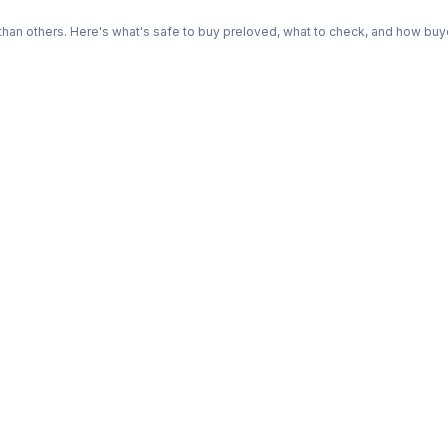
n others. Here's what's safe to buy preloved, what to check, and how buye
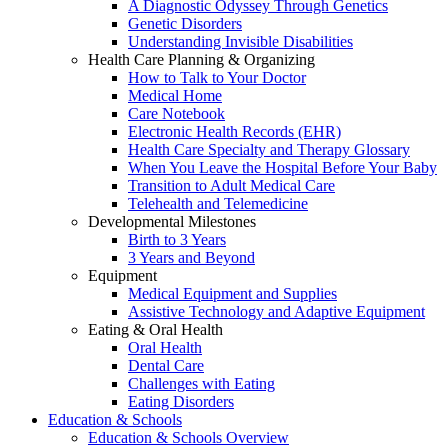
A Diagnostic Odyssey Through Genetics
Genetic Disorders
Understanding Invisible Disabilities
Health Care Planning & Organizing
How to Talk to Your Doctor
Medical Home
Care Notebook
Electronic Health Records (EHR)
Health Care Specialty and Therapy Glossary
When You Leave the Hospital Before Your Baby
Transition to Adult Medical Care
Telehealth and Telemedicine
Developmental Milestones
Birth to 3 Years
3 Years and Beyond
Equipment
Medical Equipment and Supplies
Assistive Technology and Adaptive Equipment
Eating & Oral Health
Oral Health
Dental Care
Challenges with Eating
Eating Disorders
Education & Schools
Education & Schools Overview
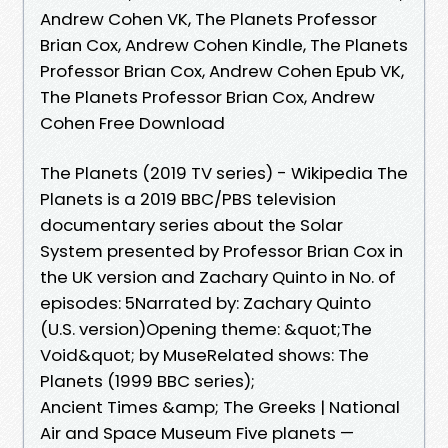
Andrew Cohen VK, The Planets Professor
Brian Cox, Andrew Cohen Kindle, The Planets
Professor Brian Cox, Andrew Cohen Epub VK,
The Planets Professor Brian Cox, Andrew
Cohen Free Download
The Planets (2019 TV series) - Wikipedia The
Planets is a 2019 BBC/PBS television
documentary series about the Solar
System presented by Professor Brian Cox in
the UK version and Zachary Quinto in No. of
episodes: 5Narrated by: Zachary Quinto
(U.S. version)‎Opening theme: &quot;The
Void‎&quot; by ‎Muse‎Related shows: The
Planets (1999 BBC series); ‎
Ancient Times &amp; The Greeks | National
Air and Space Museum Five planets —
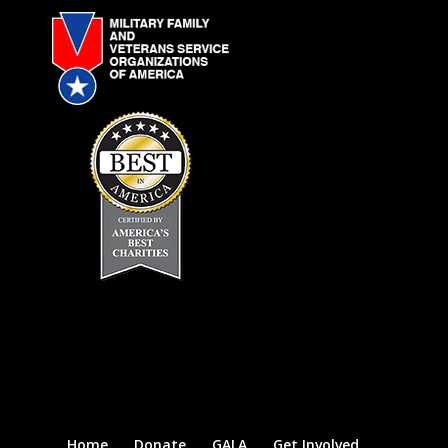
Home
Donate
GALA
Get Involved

--

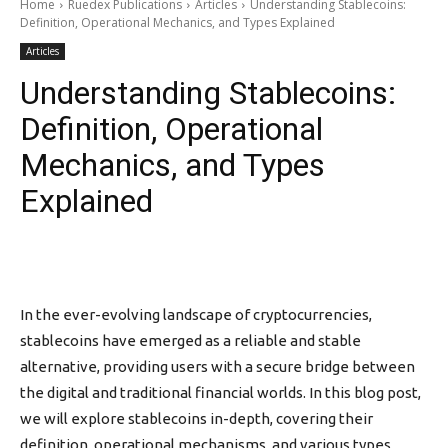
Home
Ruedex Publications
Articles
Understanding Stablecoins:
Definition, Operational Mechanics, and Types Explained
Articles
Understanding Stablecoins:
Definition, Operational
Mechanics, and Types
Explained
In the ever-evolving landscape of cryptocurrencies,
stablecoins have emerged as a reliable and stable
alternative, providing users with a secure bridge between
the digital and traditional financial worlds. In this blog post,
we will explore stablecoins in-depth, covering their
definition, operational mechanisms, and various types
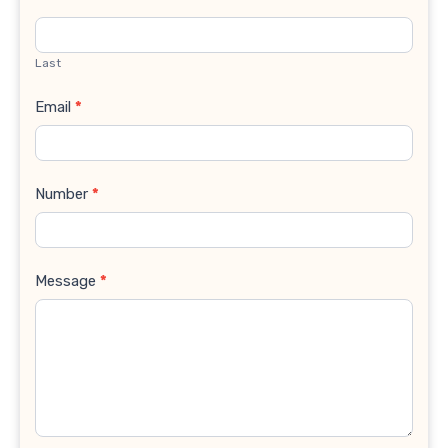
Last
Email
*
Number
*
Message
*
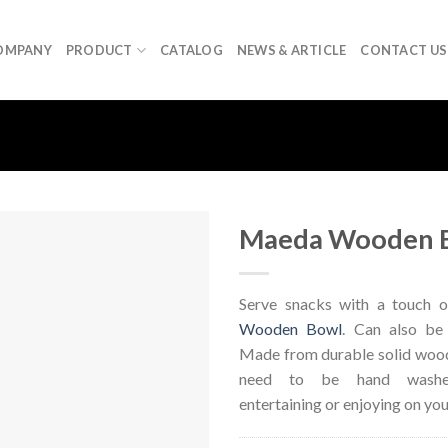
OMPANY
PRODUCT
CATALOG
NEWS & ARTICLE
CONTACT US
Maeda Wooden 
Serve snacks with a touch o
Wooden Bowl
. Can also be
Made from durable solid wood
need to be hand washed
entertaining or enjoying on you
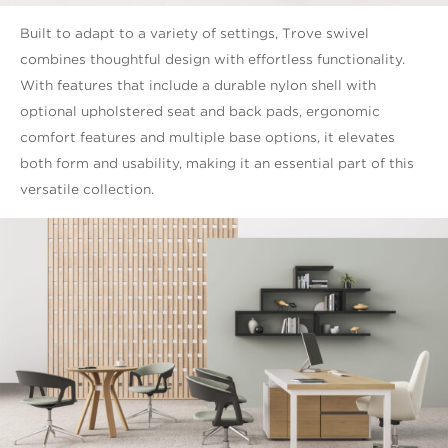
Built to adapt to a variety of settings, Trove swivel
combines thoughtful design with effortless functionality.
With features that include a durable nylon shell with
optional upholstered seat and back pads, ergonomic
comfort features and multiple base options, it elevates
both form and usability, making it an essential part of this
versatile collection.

---

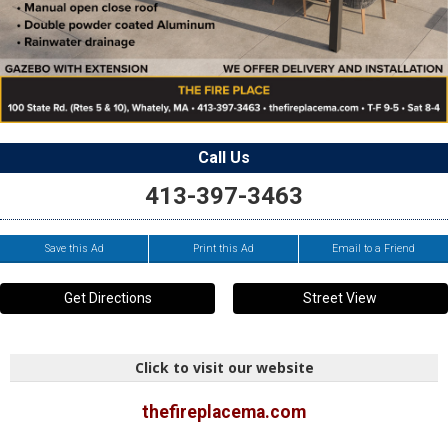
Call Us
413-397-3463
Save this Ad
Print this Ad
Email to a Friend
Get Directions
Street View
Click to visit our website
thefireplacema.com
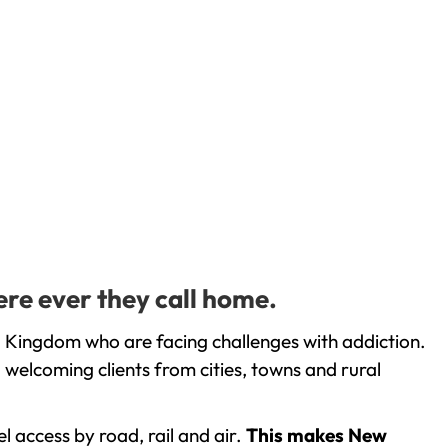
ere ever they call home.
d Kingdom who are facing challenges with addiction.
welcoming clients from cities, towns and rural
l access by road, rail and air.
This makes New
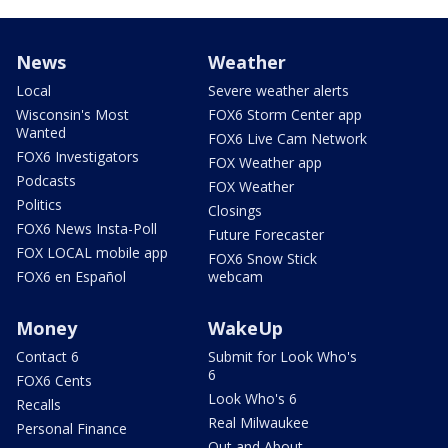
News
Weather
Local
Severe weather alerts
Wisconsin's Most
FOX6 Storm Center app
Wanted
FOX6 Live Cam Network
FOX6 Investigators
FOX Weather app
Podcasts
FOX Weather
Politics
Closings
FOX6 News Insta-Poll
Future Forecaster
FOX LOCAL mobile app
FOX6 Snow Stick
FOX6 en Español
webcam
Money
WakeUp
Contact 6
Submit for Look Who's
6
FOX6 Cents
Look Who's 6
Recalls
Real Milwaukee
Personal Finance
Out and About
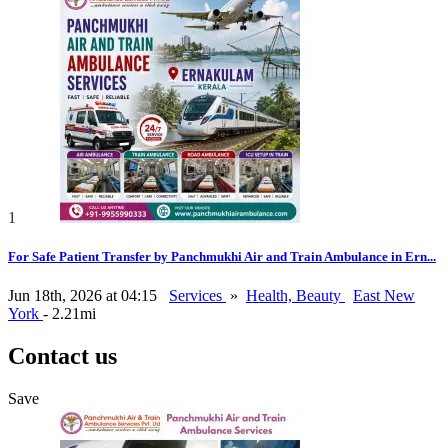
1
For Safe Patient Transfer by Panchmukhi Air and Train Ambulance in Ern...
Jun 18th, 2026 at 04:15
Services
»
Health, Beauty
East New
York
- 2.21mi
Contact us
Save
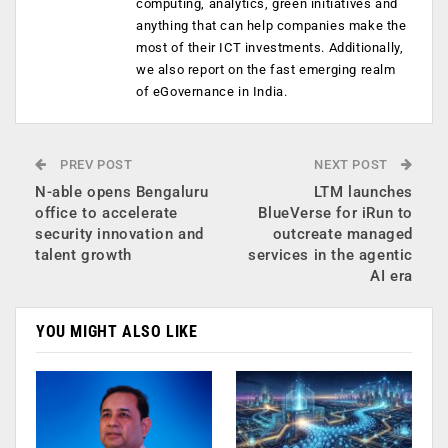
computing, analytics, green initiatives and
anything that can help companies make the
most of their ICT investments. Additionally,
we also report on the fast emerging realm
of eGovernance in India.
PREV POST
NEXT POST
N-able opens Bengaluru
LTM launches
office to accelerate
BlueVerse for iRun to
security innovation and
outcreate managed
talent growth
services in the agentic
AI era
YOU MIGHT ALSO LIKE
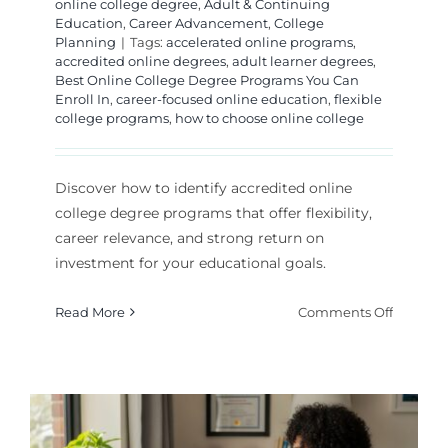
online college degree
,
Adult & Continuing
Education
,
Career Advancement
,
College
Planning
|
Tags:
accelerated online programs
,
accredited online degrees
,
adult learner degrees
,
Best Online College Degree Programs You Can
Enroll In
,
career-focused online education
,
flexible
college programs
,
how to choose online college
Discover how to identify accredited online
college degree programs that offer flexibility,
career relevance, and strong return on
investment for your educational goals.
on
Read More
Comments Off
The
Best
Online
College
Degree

_WHAT YOU SHOULD DO_
Go through the data above and count the lines that hold "from". Respond with the number and no other words.

_WORKED SOLUTION_
2